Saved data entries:
_ _ _
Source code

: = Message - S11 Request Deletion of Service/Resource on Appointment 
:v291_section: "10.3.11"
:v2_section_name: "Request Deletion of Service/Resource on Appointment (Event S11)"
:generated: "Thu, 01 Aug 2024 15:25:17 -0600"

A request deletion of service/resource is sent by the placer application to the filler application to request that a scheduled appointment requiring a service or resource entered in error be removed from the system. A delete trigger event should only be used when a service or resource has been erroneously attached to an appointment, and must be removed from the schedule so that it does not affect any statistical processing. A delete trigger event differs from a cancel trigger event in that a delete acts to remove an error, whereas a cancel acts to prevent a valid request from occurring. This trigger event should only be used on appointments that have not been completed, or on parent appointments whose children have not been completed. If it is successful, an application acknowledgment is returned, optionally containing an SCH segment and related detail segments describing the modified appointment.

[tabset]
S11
_ _ _
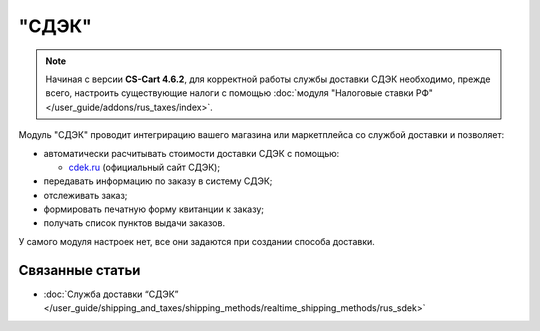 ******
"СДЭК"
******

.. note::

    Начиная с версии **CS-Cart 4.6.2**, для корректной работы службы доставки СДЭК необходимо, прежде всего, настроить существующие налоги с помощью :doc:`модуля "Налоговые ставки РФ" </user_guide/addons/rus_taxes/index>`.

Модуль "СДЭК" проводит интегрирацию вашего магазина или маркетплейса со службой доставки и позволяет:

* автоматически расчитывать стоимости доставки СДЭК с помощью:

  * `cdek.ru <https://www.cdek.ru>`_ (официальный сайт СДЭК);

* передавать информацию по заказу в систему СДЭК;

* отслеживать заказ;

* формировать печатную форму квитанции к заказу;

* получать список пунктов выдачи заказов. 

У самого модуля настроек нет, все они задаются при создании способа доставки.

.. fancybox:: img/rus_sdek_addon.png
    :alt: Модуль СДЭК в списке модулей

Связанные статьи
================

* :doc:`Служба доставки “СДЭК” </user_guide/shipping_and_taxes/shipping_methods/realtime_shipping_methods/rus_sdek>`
_ _ _
Task → The range runs from the line above containing "Source code" to the line containing "01 Aug 2024", inclusive. Restate those lines word for word and no others.

Task answer →
Source code

: = Message - S11 Request Deletion of Service/Resource on Appointment 
:v291_section: "10.3.11"
:v2_section_name: "Request Deletion of Service/Resource on Appointment (Event S11)"
:generated: "Thu, 01 Aug 2024 15:25:17 -0600"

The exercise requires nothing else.